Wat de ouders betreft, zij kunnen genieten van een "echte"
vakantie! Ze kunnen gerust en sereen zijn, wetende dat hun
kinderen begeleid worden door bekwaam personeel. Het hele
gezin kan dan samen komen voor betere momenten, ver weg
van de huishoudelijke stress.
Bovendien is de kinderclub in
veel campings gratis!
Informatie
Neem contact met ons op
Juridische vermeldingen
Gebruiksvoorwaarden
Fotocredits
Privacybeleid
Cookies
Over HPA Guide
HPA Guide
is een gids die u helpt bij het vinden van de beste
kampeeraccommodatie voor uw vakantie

* **What is being asked**
Lines containing the word "vakantie": copy every one of them from the records above.

* **Solution to the problem**
vakantie! Ze kunnen gerust en sereen zijn, wetende dat hun
kampeeraccommodatie voor uw vakantie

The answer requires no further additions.